#### ФРАГМЕНТ СТРАНИЦЫ:

----------

Академия или ВХУТЕМАС?
Николай Радлов — художник, который стоял у истоков советской мультипликации. Но помимо этого он известен как острый критик футуризма и новейших течений в искусстве начала XX века. Несмотря на то, что Радлова отличает ретроградный взгляд на искусство, ему все же не откажешь в остроумии и иронии в адрес художников, сегодня уже почитающихся как классики. «Артгид» вспоминает эссе «Академия или ВХУТЕМАС?», где Радлов сравнивает педагогов ВХУТЕМАСа с коровами, лижущими полотна, и одновременно предлагает реформировать современную ему Академию.
Кирилл Афанасьев. Шкала перехода цветов. 1925. Бумага, карандаш, акварель. Courtesy Музей Москвы
Ожесточеннейшая борьба вот уже 5 лет как ведется у самых подступов к искусству — за преподавание в Высшем Художественном Училище.
Сменялись люди и сменялись точки зрения на цели и методы преподавания, противоречия заострялись, неразрешенные вопросы обрастали новыми сомнениями, и вопрос об Академии грозит стать «академическим вопросом».
Между тем его надо решить в ту или другую сторону. Быть ли Академии или Вхутемасу, воспитывать ли художников или «обделочников», но что-нибудь делать надо, иначе художнической молодежи грозит серьезная опасность. Ибо в настоящих условиях она стоит перед дилеммой: не мудрствуя лукаво фабриковать «Айвазовских» для Нэпа пли мудрствуя лукаво изобретать беспредметные предметы.
Сейчас этот вопрос поднят заново. Будем надеяться, что эксперименты последних лет подготовили почву для серьезного его решения.
Когда четыре года тому назад петербургская Академия была упразднена, декларация, подписанная восемью лицами, не имевшими к Академии никакого отношения и потому меньше всего способными судить о страданиях, которые она причиняла художникам, еще тогда предусматривала единственный выход для искусства — организацию свободных мастерских на месте Высшего Художественного Училища. Эта мысль — сама по себе безукоризненная, за два года существования мастерских выяснилась как практически негодная. Конечно, одной из причин негодности явился неудачный персональный подбор руководителей, осуществлявшийся случайно и чаще всего по признакам, не имевшим отношения к искусству; но основной причиной неудачи была несомненно несвоевременность самого принципа. Государственная школа, не имевшая ни единого плана, ни единой программы, построенная на чисто индивидуальном подходе к целям и методам преподавания, не могла существовать в условиях нового строительства.

----------

#### ЗАПИСИ ДАННЫХ:
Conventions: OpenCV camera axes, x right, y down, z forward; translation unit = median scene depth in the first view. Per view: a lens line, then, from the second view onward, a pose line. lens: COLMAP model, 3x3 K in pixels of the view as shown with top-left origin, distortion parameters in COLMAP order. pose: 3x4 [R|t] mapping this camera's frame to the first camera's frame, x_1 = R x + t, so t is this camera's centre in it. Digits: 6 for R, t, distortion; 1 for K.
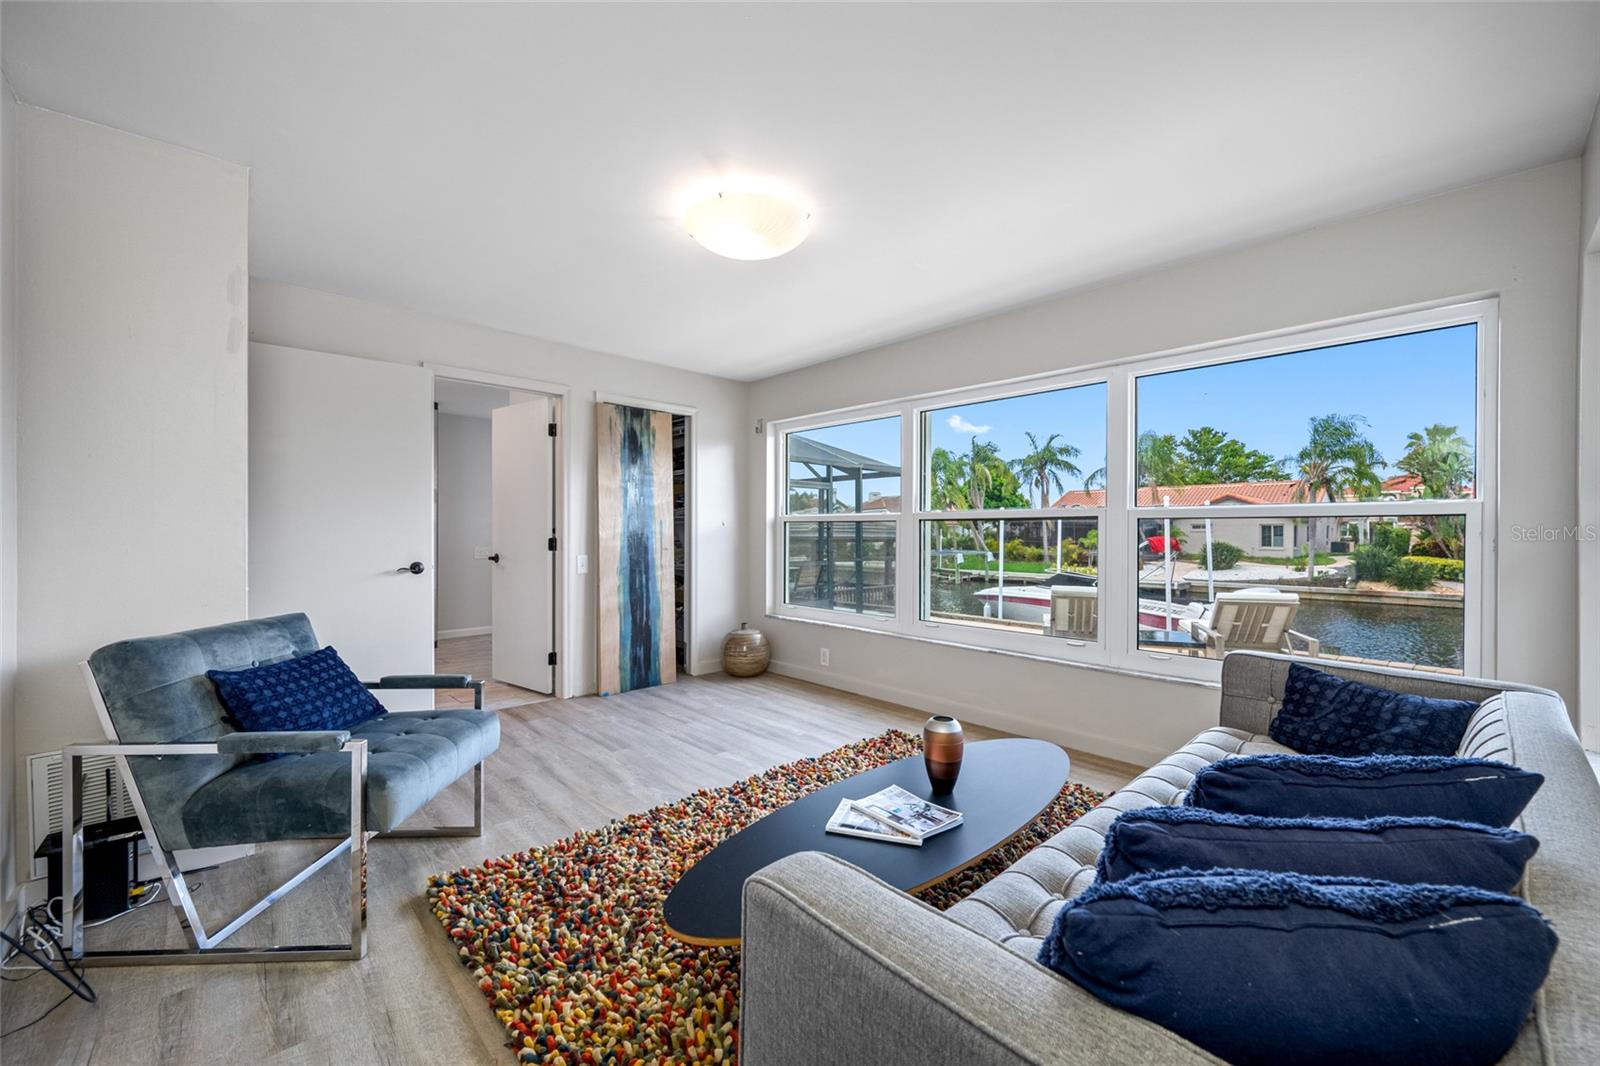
lens RADIAL K [[629.4, 0, 800.3], [0, 629.4, 534.3], [0, 0, 1]] dist [-0.002504, 0.000075]
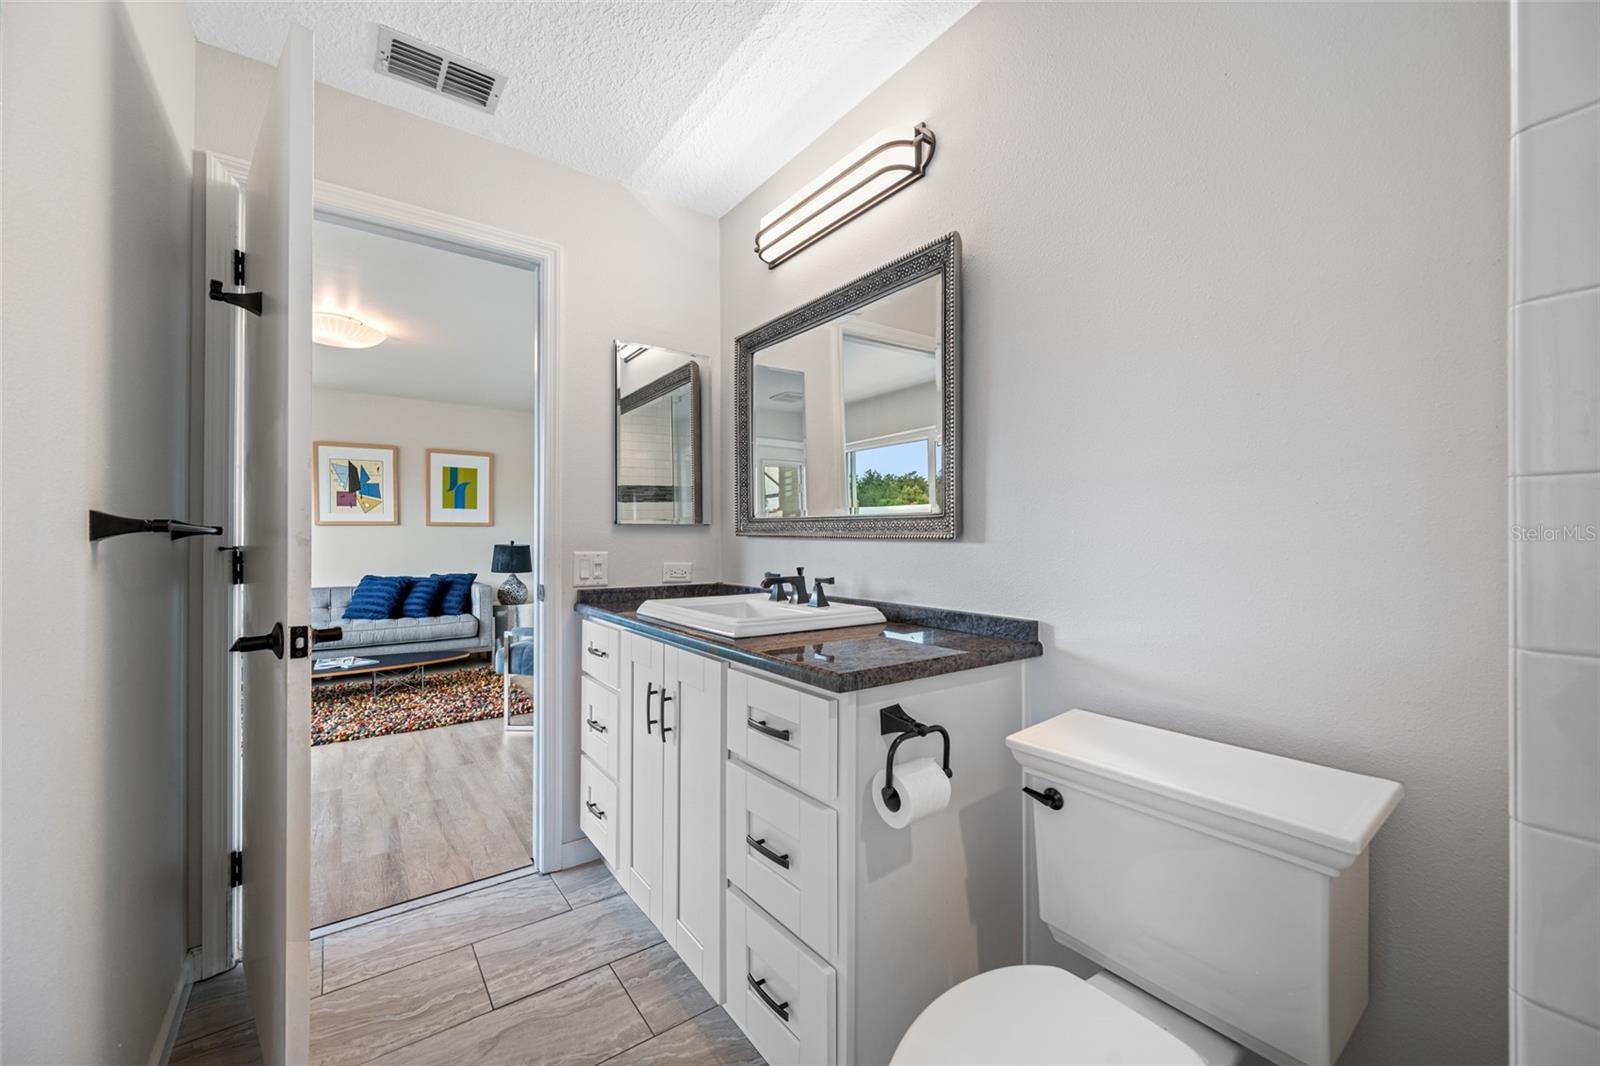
lens RADIAL K [[629.4, 0, 801.2], [0, 629.4, 536.0], [0, 0, 1]] dist [-0.002504, 0.000075]
pose [[-0.992472, 0.001600, 0.122464, -1.172629], [0.001910, 0.999995, 0.002413, -0.005503], [-0.122460, 0.002629, -0.992470, 2.016224]]
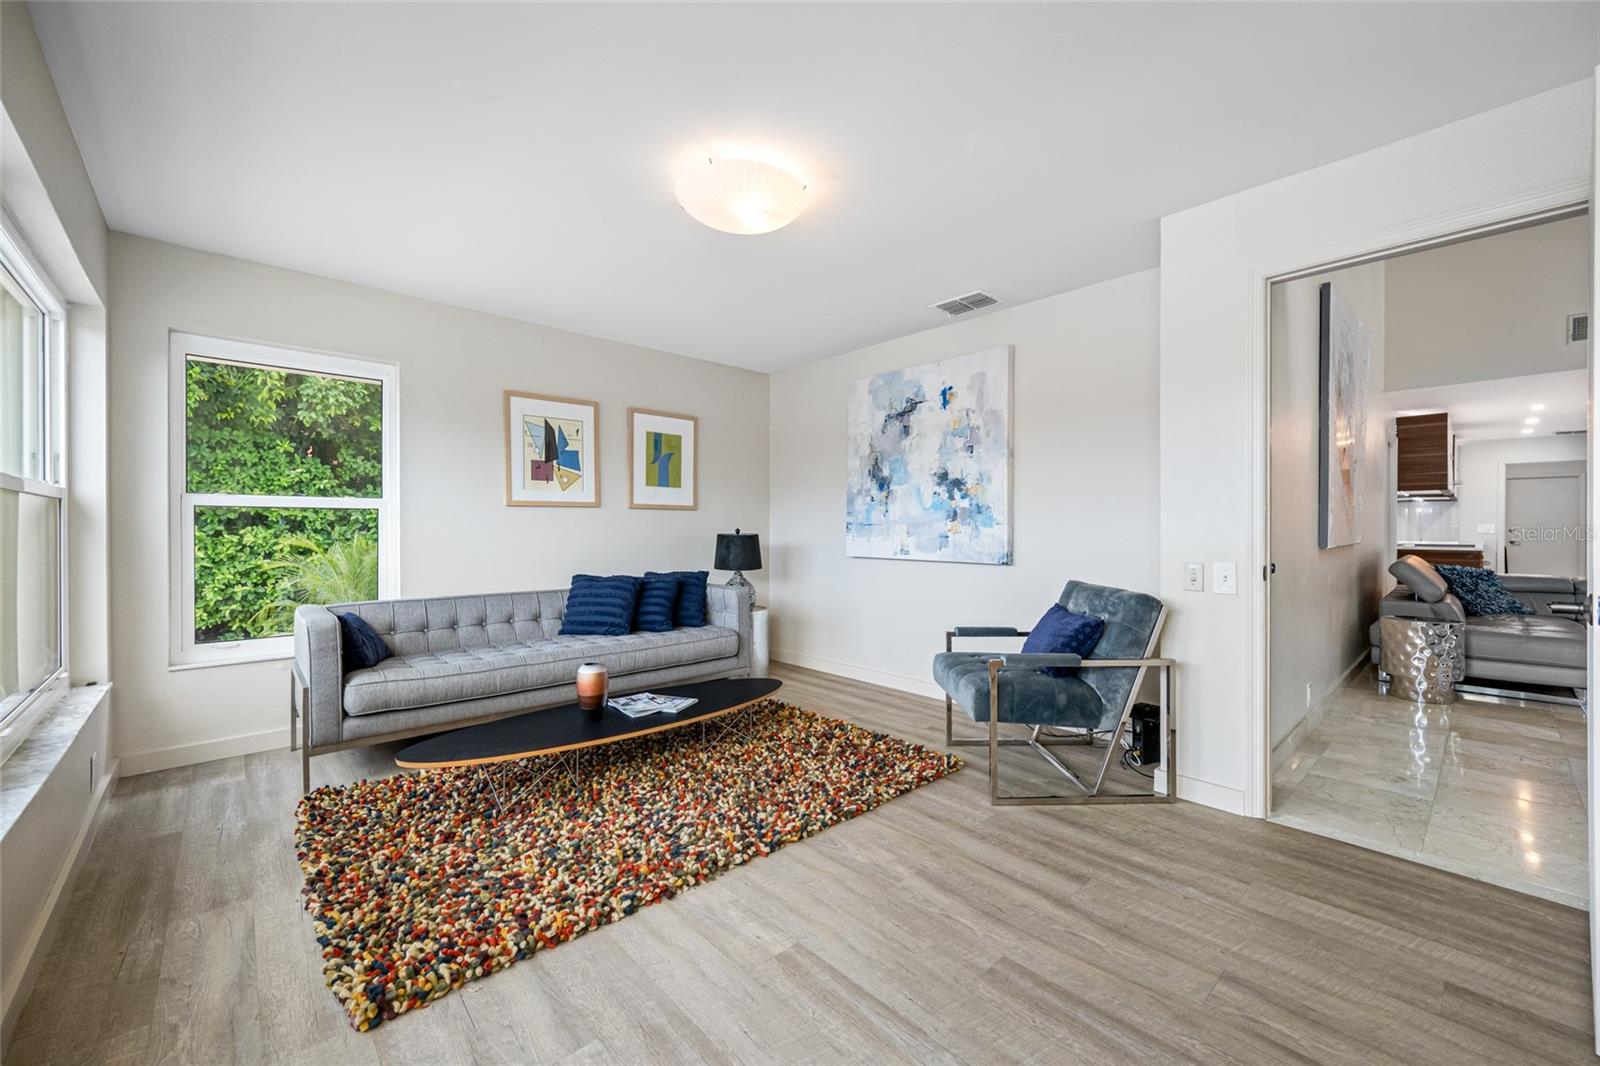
lens RADIAL K [[629.4, 0, 797.4], [0, 629.4, 531.4], [0, 0, 1]] dist [-0.002504, 0.000075]
pose [[-0.999907, -0.001817, 0.013547, -0.159359], [-0.001712, 0.999968, 0.007788, 0.007571], [-0.013561, 0.007764, -0.999878, 1.688873]]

----------

#### ЗАДАНИЯ ДЛЯ ВЫПОЛНЕНИЯ:
A - Объясните по тексту об Академии и ВХУТЕМАСе, почему свободные мастерские на месте Высшего Художественного Училища оказались практически негодными. Уложитесь в одно–три предложения.
B - Напишите следующую часть текста об Академии и ВХУТЕМАСе, начав сразу после его последнего предложения.

#### ОТВЕТЫ ПО ПОРЯДКУ:
A - Одной из причин был неудачный подбор руководителей: их выбирали случайно и чаще всего по признакам, не имевшим отношения к искусству. Однако основной причиной текст называет несвоевременность самого принципа. Государственная школа без единого плана и единой программы, построенная на чисто индивидуальном подходе к целям и методам преподавания, не могла существовать в условиях нового строительства.

B -
Когда этот период свободного преподавания оказался изжитым и необходимость школы, не выпадающей из общего плана технически-профессионального обучения, стала ясной, вопрос художественной педагогики от полной беспринципности перескочил в обратную крайность. Казалось необходимым построить школу, аналогичную другим професс.-техн. школам по целям и методам преподавания.
Согласно общим тенденциям времени цели определялись как производство, причем с самого начала под этим термином понималось нечто, почти совпадающее с производством промышленным. Художественное образование, таким образом, строилось не по аналогии, а по образцу других примеров технического образования, отнимая от художественной деятельности характернейшие ее признаки.
Забывалось, что продукт художественного производства имеет специфические цели своего существования, совершенно не совпадающие с утилитарными целями производства техники, точно так же, как не совпадает с ними и цель научного производства, т. е. новые достижения научной мысли. И что подобно тому, как от ученого нумизмата нельзя требовать производства монет, так не следует заставлять художника во что бы то ни стало сосредоточиваться на горшечном или переплетном деле.
Определение методов проф.-тех. худ. образования шло тем же, характерным для современной художественной идеологии, путем. Индивидуальный способ обучения оказался неприемлемым; на смену ему был выдвинут (защищаемый главным образом школой Штиглица) «объективный метод», научно обоснованный, отрешающийся от всяких вопросов «вкуса» и «творчества», от всяких эстетических оценок и рассматривающий творческий процесс как совокупность технических приемов.
В основе его лежат следующие мысли.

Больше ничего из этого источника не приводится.